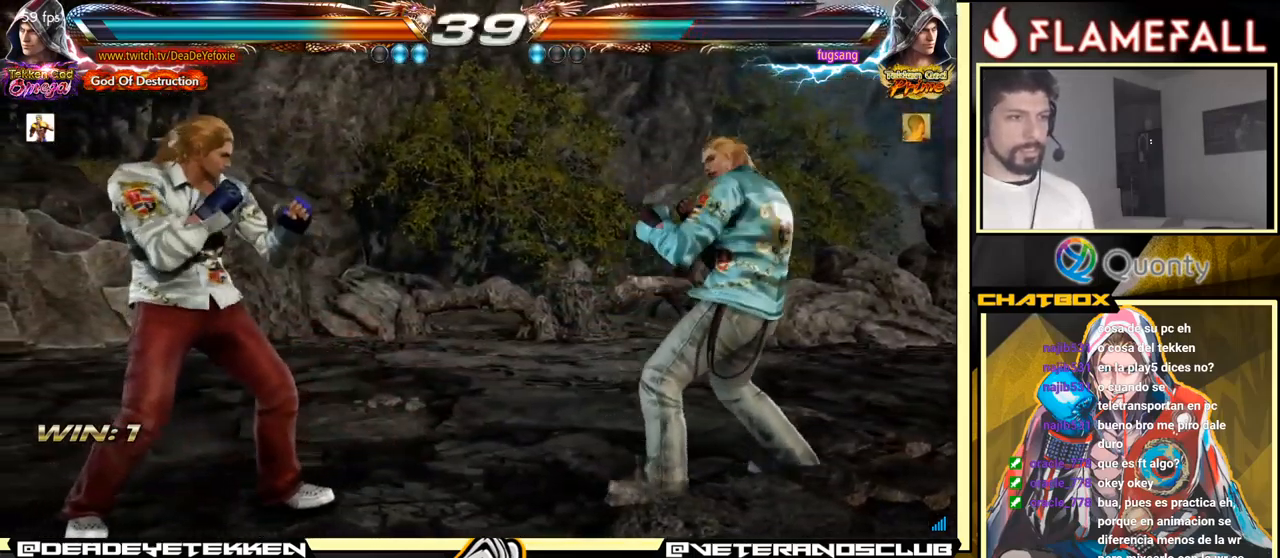
{"buttons": [], "left_stick": "left", "events": [[150, "left_stick", "center"], [200, "left_stick", "left"], [367, "left_stick", "center"], [417, "left_stick", "left"]]}
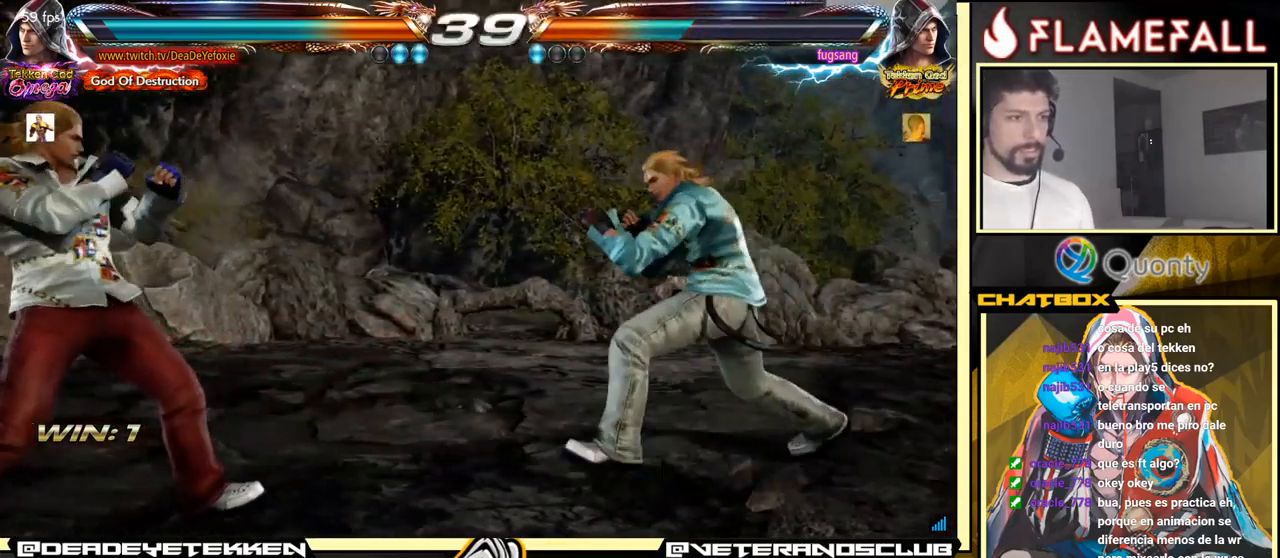
{"buttons": [], "left_stick": "left", "events": [[367, "left_stick", "center"], [417, "left_stick", "left"]]}
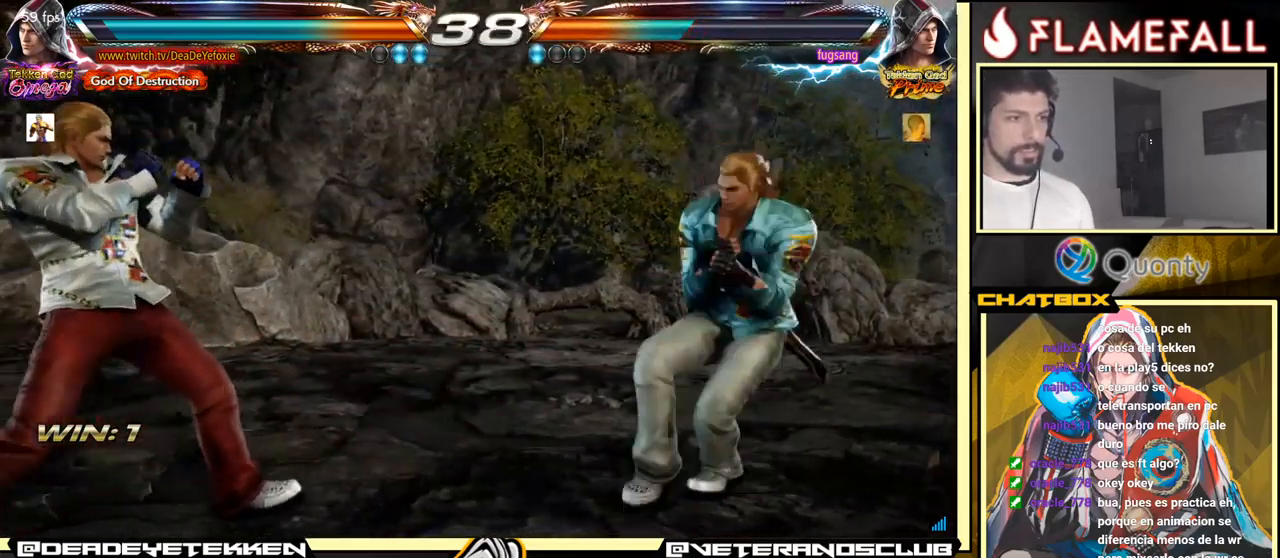
{"buttons": [], "left_stick": "down-left", "events": [[483, "left_stick", "down-left"]]}
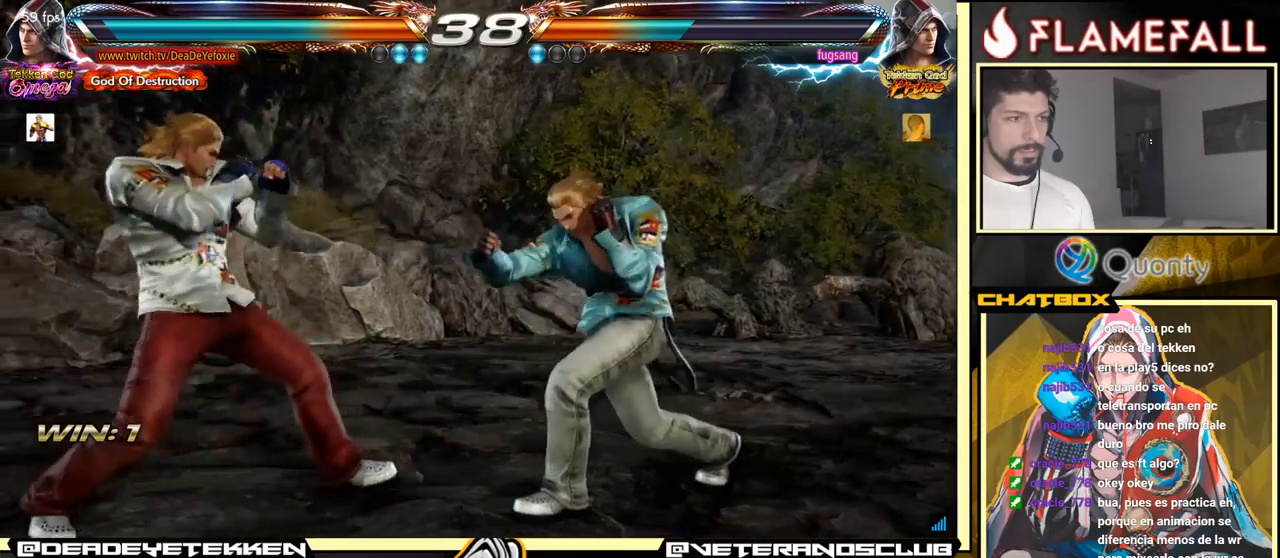
{"buttons": [], "left_stick": "center", "events": [[100, "left_stick", "left"], [266, "left_stick", "down"], [350, "left_stick", "center"], [416, "left_stick", "left"], [500, "left_stick", "center"]]}
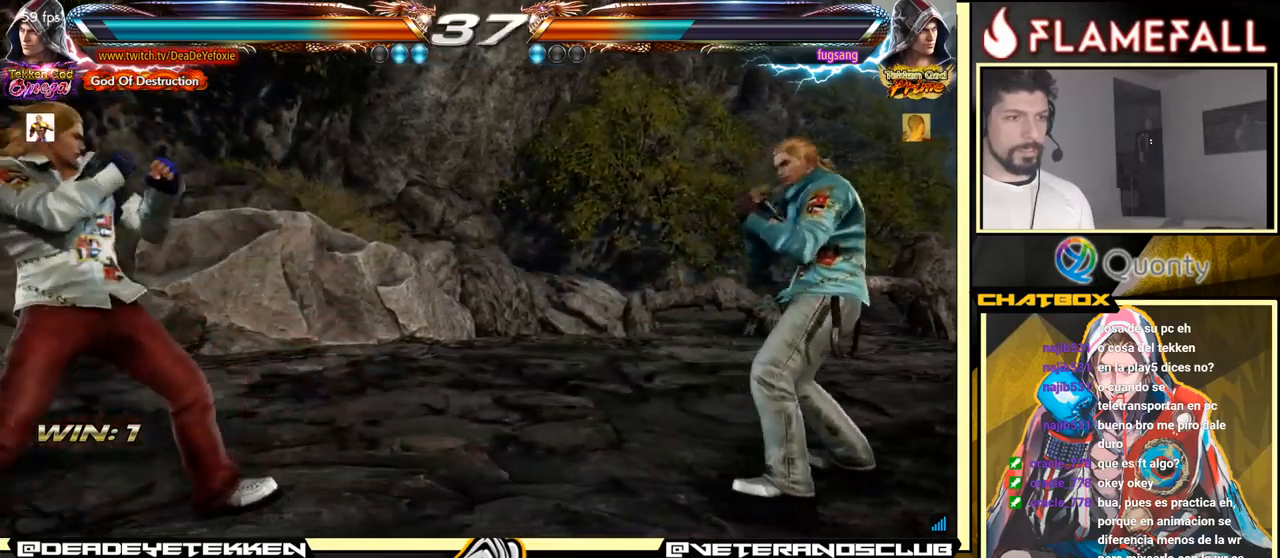
{"buttons": [], "left_stick": "left", "events": [[33, "left_stick", "left"], [83, "R2", "down"], [83, "left_stick", "center"], [200, "R2", "up"], [200, "Y", "down"], [250, "Y", "up"], [333, "left_stick", "left"]]}
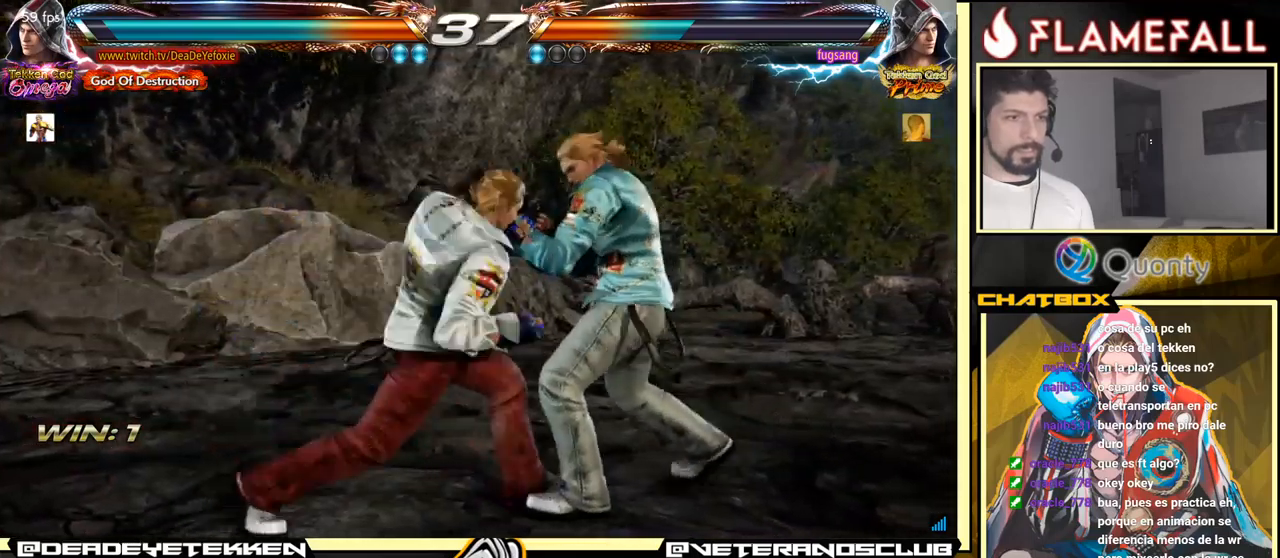
{"buttons": [], "left_stick": "center", "events": [[33, "left_stick", "center"], [383, "left_stick", "right"], [450, "left_stick", "center"]]}
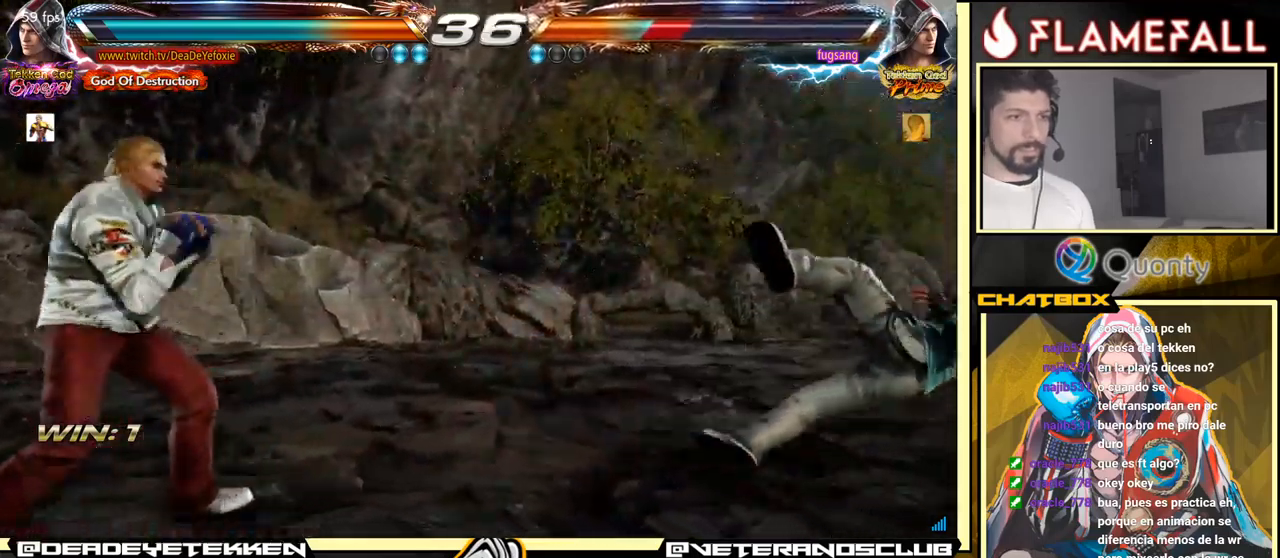
{"buttons": ["X"], "left_stick": "right", "events": [[33, "left_stick", "right"], [450, "X", "down"]]}
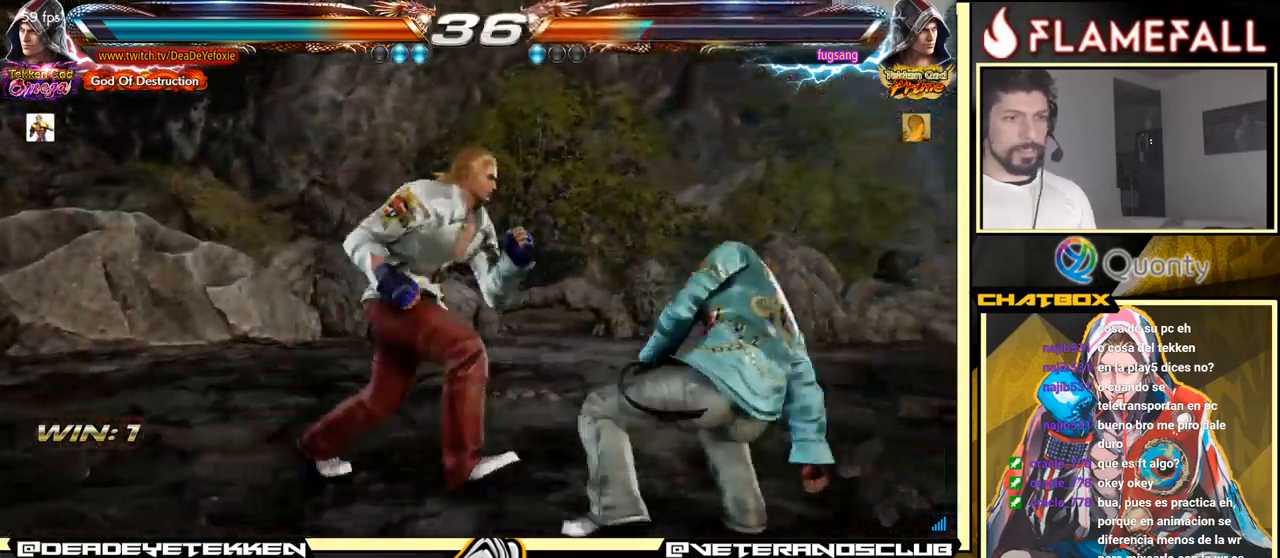
{"buttons": ["A"], "left_stick": "right", "events": [[16, "X", "up"], [50, "Y", "down"], [83, "Y", "up"], [116, "X", "down"], [116, "Y", "down"], [133, "X", "up"], [216, "X", "down"], [216, "Y", "up"], [250, "X", "up"], [266, "A", "down"]]}
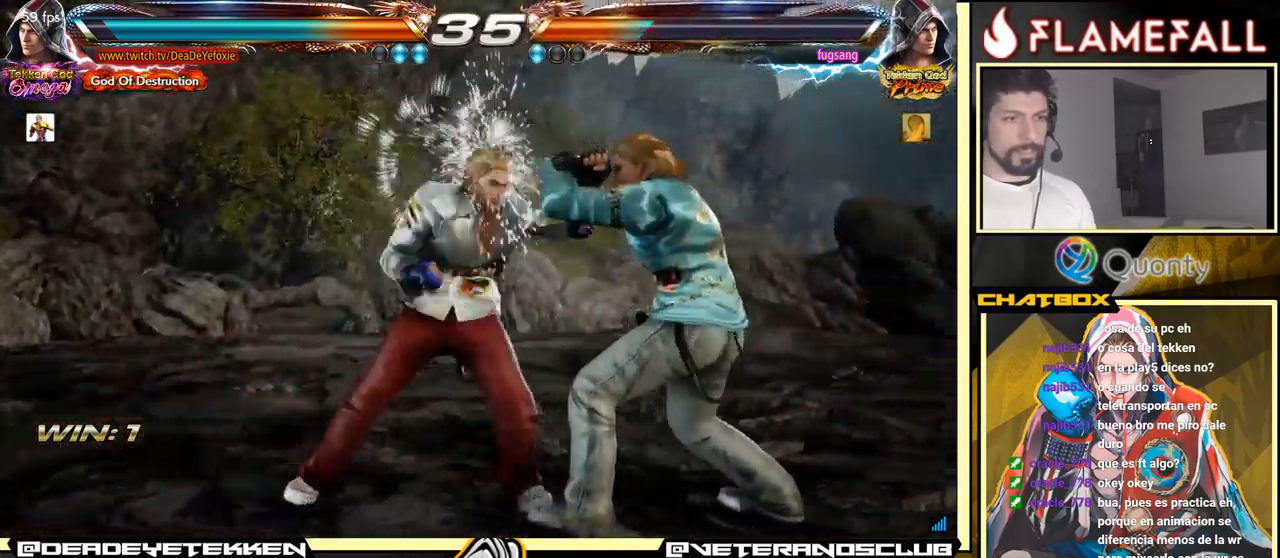
{"buttons": ["A"], "left_stick": "right", "events": [[116, "Y", "down"], [200, "Y", "up"], [316, "X", "down"], [500, "X", "up"]]}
..............................
=== What the exercise asks ===
Every record gets retyped exactly; no picture goes into the copy.

=== Answer for this exercise ===
{"buttons": [], "left_stick": "left", "events": [[150, "left_stick", "center"], [200, "left_stick", "left"], [367, "left_stick", "center"], [417, "left_stick", "left"]]}
{"buttons": [], "left_stick": "left", "events": [[367, "left_stick", "center"], [417, "left_stick", "left"]]}
{"buttons": [], "left_stick": "down-left", "events": [[483, "left_stick", "down-left"]]}
{"buttons": [], "left_stick": "center", "events": [[100, "left_stick", "left"], [266, "left_stick", "down"], [350, "left_stick", "center"], [416, "left_stick", "left"], [500, "left_stick", "center"]]}
{"buttons": [], "left_stick": "left", "events": [[33, "left_stick", "left"], [83, "R2", "down"], [83, "left_stick", "center"], [200, "R2", "up"], [200, "Y", "down"], [250, "Y", "up"], [333, "left_stick", "left"]]}
{"buttons": [], "left_stick": "center", "events": [[33, "left_stick", "center"], [383, "left_stick", "right"], [450, "left_stick", "center"]]}
{"buttons": ["X"], "left_stick": "right", "events": [[33, "left_stick", "right"], [450, "X", "down"]]}
{"buttons": ["A"], "left_stick": "right", "events": [[16, "X", "up"], [50, "Y", "down"], [83, "Y", "up"], [116, "X", "down"], [116, "Y", "down"], [133, "X", "up"], [216, "X", "down"], [216, "Y", "up"], [250, "X", "up"], [266, "A", "down"]]}
{"buttons": ["A"], "left_stick": "right", "events": [[116, "Y", "down"], [200, "Y", "up"], [316, "X", "down"], [500, "X", "up"]]}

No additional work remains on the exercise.